▸ Requirement A:
In the passage on flooring business rates, what does the writer charge per square foot of floating floor in 2021?
▸ Requirement B:
Carry on the passage about flooring business rates from its final sentence.

▸ Document excerpt:
A lot of us went out on our own because we saw the boss’s big check from the client or the store. We caught a peek of an invoice. What we didn’t know at the time was all of the extra hours, the extra hats that needed to be worn, or extra expenses to be considered. Someone has to throw out all of the flooring that is in the back of the truck after everyone else goes home. Someone has to market the business and bid the work. Someone has to make sure there is workers’ compensation insurance that gets paid and the taxes are paid for your check every week.

In 2017, my bids were for $1.00 per square foot of floating floor and $1.00 per lineal foot of baseboard to remove it, clean the caulking, install it, and caulk it. In 2021, I am charging $2.50/ sqft and $3.50/lf. Quite the jump in a few years. Carpet was $0.25/sqft to remove and is now at $0.50/sqft. Not as big of a jump, but I know I make more removing it than some guys and gals will make installing it in this country. That blows my mind and makes me sad. I feel for my brothers and sisters out there in this trade.

These rates may be low to some and high to others. I have calculated my rates out and try and compete at the very top of my market though for what I want to earn. I personally believe anyone that runs their own business in the flooring trade shouldn’t struggle to pay themselves a $100k per year salary. In the grand scheme of things it really isn’t that much. You know a trade that isn’t a commodity item no matter what the box stores and retailers want you to think. It is a skilled position and requires time and effort to master when done right. You are sacrificing quality of life in your later years because of the strain on your body. It can be minimized with proper movements and protective gear but it still can take a toll on you. As a business owner there isn’t anyone paying for your retirement. You don’t get a 401k plan, paid benefits, etc. You need to pay for all of this out of your pocket. That being said, it shouldn’t be affecting your take home pay. It needs to be paid by your clients.

▸ Dataset entries:
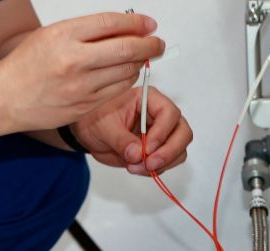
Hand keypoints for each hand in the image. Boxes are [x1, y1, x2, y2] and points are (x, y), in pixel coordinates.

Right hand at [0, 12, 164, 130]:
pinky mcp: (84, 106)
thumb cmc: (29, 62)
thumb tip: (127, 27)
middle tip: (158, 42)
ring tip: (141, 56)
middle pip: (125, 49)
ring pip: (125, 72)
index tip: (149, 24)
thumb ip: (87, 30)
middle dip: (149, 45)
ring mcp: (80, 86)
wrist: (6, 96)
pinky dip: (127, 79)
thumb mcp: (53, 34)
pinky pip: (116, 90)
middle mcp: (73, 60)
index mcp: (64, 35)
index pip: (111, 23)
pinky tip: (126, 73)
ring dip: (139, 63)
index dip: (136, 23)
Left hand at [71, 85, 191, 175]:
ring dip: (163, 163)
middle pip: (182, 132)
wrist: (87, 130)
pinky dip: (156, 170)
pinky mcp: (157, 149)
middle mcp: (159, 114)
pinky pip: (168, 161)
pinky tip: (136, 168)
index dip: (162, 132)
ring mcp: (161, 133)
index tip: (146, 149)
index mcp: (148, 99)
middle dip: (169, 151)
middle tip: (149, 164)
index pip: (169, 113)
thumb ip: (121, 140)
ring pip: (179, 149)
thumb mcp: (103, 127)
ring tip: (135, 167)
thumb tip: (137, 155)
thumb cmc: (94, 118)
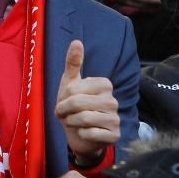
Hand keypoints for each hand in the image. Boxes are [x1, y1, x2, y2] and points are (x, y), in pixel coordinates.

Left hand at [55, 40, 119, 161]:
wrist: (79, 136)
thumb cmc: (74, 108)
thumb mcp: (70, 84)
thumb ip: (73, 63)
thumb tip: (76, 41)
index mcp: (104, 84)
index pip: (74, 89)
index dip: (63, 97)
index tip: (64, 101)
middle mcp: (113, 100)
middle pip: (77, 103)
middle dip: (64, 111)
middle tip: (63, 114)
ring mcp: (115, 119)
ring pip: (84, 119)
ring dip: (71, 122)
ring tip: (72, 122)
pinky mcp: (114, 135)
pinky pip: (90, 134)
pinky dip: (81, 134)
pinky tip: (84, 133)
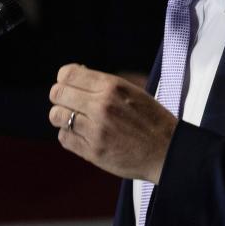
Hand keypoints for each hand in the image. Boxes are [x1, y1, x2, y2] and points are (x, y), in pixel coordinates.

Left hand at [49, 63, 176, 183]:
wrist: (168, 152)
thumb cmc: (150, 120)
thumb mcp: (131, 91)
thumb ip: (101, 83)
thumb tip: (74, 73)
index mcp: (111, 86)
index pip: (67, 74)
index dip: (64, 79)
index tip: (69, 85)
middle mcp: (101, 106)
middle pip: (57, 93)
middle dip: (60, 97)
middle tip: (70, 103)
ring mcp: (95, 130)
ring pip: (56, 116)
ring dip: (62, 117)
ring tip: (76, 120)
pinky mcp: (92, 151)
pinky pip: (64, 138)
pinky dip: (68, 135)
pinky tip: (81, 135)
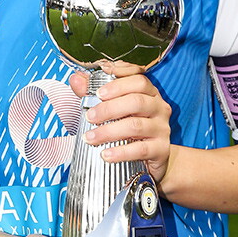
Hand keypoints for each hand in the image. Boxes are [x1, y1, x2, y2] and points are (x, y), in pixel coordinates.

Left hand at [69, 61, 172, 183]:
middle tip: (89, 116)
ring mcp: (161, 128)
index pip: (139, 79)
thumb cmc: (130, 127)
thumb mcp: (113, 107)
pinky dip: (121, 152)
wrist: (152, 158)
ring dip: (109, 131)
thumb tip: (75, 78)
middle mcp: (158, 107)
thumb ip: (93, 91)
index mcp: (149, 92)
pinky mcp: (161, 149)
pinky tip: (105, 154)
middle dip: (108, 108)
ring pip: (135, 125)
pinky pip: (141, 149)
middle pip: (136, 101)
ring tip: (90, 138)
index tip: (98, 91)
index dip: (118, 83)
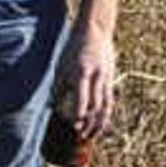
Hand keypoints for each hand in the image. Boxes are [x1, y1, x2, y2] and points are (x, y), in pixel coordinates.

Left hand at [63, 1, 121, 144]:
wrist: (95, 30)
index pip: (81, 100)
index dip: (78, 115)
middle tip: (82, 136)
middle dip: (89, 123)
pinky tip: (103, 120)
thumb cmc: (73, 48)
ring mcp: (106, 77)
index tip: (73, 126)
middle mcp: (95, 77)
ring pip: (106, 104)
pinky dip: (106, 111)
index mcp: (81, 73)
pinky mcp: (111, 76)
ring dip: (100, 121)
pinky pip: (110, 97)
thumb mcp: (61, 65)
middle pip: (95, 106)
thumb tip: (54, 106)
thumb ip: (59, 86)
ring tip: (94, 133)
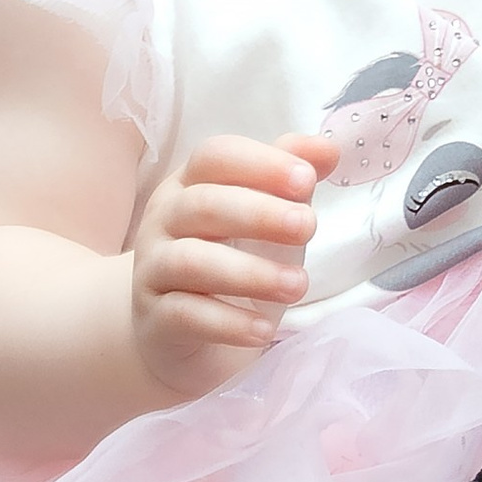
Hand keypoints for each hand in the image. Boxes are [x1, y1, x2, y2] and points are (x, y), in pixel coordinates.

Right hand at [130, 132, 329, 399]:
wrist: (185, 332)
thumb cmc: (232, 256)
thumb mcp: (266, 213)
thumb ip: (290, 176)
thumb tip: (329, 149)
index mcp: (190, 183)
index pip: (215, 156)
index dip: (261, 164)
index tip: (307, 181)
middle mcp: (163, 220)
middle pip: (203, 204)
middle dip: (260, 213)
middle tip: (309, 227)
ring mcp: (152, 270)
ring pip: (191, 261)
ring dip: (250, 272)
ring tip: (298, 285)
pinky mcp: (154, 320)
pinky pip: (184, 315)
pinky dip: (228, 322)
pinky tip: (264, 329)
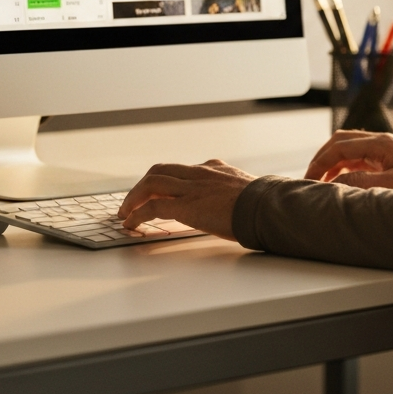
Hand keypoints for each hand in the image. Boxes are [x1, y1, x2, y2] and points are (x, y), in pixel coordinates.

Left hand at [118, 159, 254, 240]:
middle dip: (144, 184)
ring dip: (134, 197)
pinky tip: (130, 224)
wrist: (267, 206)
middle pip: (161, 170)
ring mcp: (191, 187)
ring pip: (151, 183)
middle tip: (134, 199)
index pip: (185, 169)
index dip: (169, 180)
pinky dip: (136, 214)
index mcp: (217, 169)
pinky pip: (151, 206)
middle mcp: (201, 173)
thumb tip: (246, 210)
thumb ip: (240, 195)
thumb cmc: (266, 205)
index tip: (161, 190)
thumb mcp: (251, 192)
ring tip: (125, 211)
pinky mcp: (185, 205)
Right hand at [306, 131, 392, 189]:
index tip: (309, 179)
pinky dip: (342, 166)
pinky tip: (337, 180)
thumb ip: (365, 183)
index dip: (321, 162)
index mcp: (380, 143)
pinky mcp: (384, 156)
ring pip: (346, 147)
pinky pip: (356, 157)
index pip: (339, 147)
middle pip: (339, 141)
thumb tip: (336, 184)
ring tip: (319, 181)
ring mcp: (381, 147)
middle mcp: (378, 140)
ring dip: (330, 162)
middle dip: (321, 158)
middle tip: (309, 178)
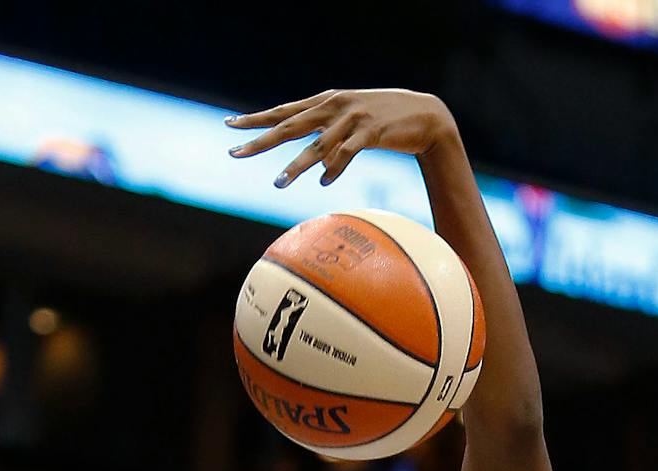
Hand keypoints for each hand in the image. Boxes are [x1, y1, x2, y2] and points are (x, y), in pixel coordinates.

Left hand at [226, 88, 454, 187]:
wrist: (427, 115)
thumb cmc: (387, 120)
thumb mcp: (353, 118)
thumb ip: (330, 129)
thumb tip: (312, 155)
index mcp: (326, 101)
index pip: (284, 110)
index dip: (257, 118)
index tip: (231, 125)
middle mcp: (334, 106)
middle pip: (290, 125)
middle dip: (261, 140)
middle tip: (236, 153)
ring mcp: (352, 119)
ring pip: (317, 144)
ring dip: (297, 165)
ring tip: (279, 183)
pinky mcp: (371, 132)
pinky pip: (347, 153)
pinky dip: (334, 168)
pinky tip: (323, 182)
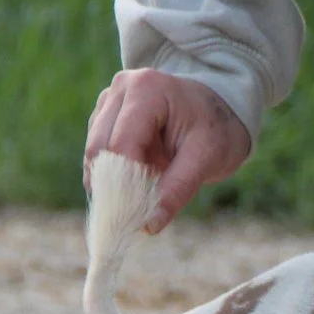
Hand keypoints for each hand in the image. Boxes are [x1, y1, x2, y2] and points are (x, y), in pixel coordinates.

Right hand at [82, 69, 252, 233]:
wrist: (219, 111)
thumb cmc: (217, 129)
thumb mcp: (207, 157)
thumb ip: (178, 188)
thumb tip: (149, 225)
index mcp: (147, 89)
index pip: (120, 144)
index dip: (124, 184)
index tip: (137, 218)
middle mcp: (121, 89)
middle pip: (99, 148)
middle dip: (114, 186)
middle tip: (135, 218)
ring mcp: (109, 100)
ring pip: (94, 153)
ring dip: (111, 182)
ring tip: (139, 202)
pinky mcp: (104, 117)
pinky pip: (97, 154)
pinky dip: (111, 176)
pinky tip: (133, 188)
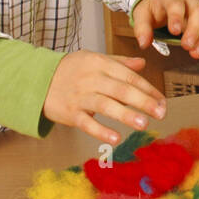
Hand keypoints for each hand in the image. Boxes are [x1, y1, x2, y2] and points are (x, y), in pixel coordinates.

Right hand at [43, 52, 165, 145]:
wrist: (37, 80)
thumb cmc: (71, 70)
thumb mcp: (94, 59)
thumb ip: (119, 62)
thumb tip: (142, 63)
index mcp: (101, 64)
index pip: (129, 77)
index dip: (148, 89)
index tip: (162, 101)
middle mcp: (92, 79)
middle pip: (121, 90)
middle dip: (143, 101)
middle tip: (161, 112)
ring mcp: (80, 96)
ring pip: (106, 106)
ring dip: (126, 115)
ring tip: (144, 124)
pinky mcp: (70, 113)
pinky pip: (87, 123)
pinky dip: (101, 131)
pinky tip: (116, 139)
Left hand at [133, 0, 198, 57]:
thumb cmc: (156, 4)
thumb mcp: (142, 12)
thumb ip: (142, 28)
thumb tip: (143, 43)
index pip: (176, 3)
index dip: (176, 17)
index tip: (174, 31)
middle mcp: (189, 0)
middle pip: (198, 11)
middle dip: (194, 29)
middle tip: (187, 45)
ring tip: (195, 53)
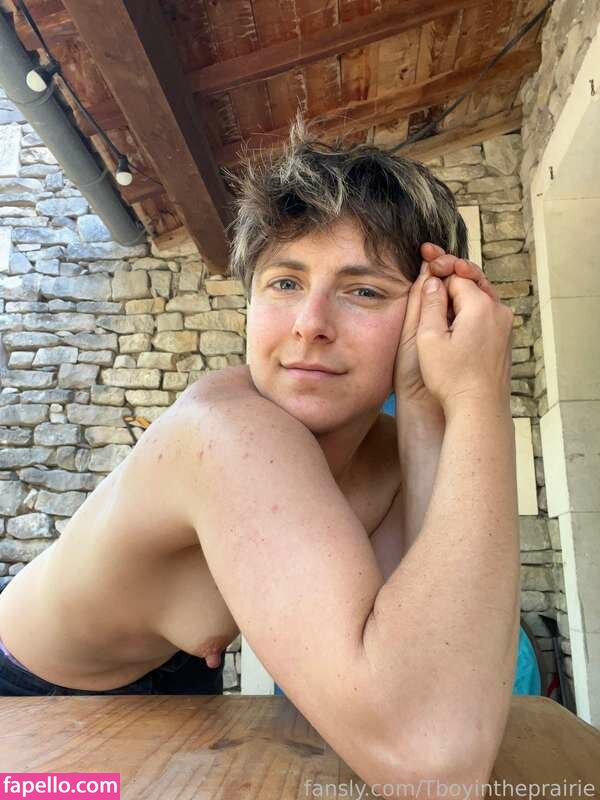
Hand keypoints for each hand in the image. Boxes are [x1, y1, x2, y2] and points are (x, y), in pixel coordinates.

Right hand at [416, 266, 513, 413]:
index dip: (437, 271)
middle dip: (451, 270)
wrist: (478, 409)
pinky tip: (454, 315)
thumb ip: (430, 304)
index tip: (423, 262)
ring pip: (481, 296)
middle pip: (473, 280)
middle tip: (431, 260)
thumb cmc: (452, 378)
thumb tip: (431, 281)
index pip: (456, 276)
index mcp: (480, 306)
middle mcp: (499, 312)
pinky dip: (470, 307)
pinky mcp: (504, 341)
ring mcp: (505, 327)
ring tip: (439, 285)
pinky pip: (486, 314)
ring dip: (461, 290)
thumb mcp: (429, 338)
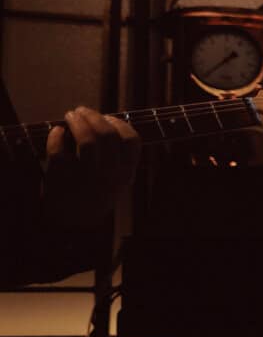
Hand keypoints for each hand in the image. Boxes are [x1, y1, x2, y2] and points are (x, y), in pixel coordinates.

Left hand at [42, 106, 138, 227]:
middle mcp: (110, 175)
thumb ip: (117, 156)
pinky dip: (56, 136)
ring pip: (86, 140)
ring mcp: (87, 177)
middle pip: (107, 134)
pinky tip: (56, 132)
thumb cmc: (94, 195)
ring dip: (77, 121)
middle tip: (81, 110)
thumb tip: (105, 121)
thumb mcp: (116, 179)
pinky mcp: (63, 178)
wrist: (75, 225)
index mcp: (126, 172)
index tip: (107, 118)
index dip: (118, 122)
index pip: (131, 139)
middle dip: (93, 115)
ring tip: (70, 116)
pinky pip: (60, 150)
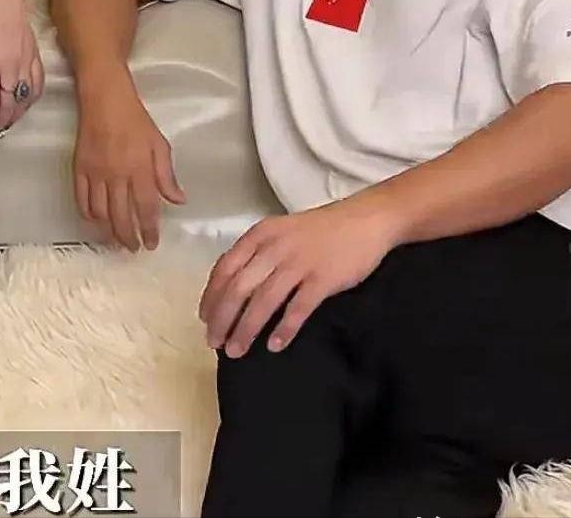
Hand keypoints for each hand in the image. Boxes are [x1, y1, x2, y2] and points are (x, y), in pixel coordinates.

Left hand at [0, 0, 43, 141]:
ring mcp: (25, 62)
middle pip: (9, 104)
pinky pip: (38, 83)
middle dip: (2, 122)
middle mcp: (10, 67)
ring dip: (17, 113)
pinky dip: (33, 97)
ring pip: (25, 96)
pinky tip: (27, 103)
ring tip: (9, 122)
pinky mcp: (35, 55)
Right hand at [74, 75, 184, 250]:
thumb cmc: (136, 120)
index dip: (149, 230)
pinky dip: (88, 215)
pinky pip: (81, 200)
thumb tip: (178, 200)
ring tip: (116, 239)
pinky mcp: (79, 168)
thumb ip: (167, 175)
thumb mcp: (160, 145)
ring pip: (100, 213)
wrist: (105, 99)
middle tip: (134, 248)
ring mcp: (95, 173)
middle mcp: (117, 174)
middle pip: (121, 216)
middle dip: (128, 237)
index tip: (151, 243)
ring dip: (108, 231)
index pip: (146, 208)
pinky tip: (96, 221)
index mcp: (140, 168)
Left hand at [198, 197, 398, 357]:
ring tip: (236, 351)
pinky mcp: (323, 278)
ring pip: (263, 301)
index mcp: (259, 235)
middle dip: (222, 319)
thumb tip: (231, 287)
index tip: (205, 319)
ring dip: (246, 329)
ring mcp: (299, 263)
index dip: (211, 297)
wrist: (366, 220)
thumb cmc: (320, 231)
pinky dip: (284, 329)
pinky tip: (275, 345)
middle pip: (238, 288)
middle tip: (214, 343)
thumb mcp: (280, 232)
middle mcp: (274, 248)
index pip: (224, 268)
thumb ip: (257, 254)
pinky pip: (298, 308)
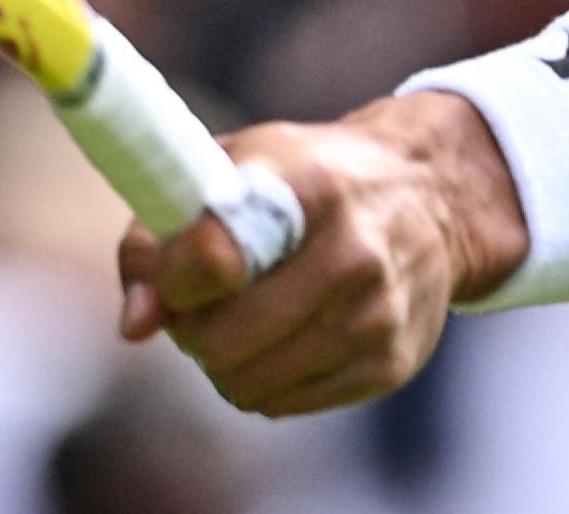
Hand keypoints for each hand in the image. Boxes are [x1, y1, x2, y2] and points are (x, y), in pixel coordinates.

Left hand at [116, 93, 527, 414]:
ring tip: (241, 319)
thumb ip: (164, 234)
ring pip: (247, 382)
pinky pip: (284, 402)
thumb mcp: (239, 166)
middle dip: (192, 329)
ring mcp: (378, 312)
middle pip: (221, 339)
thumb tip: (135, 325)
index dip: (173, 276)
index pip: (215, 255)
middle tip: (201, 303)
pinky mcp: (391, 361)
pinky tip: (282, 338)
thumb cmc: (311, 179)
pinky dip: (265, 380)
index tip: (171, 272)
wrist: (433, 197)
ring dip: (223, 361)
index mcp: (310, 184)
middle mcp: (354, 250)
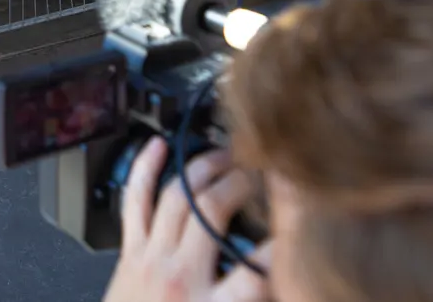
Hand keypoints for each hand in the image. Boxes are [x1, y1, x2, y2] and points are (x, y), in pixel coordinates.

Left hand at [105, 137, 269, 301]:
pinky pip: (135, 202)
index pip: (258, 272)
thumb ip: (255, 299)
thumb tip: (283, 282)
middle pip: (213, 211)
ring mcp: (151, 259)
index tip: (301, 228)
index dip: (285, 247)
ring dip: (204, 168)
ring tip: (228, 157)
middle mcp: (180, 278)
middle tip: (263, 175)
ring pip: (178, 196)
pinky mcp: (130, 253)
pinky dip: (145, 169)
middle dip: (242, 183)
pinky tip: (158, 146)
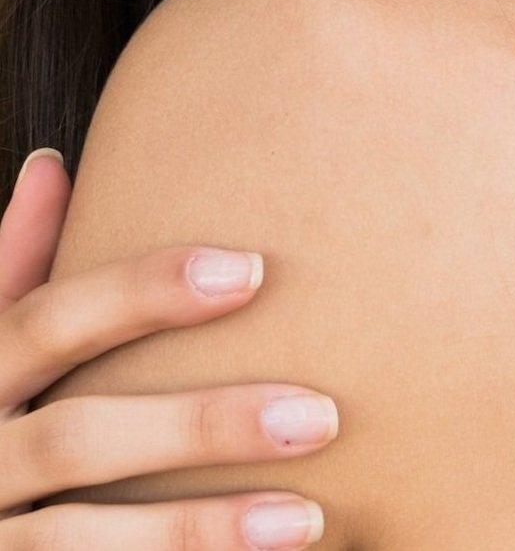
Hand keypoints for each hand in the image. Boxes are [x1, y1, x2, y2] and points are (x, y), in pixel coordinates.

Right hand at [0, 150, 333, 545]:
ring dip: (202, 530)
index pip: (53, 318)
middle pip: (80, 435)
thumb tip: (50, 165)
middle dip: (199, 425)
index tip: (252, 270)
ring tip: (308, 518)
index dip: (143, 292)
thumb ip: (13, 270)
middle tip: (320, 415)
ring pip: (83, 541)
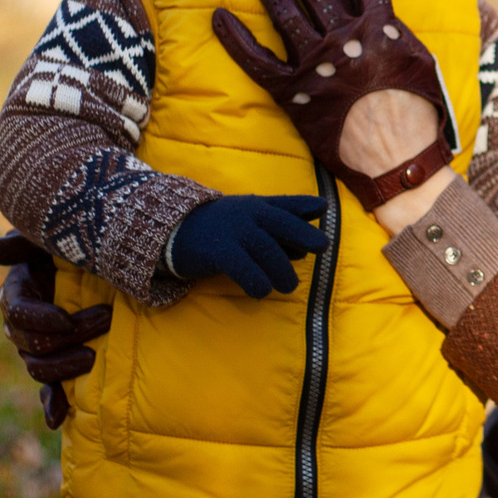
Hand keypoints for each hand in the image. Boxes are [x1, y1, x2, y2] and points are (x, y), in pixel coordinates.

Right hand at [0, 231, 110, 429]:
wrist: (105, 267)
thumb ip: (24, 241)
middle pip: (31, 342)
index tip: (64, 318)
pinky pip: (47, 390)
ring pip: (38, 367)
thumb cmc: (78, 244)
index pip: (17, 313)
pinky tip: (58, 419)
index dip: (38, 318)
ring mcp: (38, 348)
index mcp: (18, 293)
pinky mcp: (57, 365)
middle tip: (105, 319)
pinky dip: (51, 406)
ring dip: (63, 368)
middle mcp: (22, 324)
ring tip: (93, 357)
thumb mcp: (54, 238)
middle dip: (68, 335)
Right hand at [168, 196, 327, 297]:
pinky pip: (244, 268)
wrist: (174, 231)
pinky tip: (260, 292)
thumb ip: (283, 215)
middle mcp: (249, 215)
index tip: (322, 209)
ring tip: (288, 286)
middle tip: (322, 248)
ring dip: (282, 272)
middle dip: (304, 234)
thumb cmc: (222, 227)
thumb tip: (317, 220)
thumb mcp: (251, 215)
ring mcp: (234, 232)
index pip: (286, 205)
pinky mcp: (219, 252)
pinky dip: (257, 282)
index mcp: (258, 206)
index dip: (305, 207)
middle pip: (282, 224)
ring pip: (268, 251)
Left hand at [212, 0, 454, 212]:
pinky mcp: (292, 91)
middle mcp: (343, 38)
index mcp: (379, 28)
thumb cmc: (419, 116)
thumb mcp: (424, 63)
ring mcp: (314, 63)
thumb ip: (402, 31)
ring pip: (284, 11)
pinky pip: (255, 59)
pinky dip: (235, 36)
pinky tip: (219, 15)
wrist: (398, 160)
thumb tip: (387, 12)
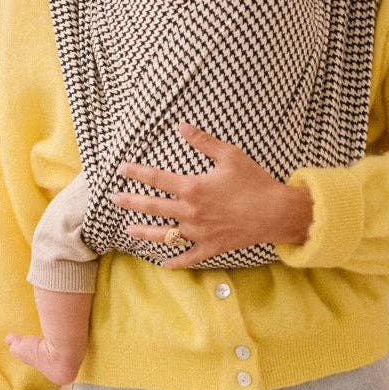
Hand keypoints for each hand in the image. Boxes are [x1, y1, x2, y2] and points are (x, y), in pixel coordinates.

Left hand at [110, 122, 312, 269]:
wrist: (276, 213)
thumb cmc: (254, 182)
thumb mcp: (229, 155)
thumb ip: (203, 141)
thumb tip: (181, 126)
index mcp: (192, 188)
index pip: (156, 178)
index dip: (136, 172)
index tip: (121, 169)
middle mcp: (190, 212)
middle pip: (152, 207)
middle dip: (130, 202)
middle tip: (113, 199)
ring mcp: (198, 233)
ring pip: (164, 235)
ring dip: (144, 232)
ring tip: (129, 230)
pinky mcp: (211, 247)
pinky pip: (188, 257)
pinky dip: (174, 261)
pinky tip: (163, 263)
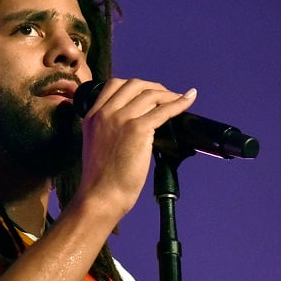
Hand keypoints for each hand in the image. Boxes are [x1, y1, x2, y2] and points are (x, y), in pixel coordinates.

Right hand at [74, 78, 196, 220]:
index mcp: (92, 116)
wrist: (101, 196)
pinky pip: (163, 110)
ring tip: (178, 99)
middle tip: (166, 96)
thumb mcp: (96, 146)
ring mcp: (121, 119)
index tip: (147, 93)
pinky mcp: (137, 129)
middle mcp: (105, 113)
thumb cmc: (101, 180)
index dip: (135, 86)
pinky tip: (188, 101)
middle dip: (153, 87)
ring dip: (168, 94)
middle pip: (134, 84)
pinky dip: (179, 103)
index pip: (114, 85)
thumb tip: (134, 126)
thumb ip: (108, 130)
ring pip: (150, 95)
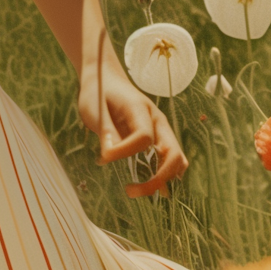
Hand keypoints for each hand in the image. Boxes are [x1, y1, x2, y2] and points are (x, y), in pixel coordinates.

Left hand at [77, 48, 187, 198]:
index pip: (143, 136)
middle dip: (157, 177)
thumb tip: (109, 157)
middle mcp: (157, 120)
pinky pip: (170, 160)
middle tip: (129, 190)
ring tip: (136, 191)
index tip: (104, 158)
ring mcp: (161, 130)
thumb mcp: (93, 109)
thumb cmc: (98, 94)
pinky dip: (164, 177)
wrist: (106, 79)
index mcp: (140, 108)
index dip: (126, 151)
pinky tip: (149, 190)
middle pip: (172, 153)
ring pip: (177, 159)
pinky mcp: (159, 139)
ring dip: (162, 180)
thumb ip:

▸ Exercise output A:
$2.50 per square foot.

▸ Exercise output B:
My point here is that in order to know our worth, we have to know our numbers. How many square feet of flooring can you average installing in a day? How long does the standard 3x5 tub surround take you to tile? How long does it take to do 100 yards of carpet by yourself with installing new tack strip? You need to do job costing. Track your hours for tasks, track the income you made, track how much supplies you go through for a given project. You can’t be profitable if you don’t know the numbers. You can’t charge your worth if you don’t know what you need to make.

No two businesses are the same. Just because the going rate in your area for carpet is $4.00 per yard doesn’t mean that is what it should pay. What does your individual business model say? There are clients for all types of budgets. You may just need to redesign your business to attract the right ones. Everyone always wants to say that won’t work in my area or I can’t charge that. One last thing before we close this out: with the rising materials costs, the cost of living is ever increasing. Now is not the time to lower your rates to stay busy but to increase them to keep up with inflation. I challenge you to get to the skills to be able to do so. I know they sell luxury cars in your area. They don’t sell the luxury cars for less in your area than they do in mine. Rural areas may not have as much access to high paying clients as major metropolitan cities but the clients exist regardless. How can you get them? Take the time to learn your numbers and then go and earn your worth. You’re worth it!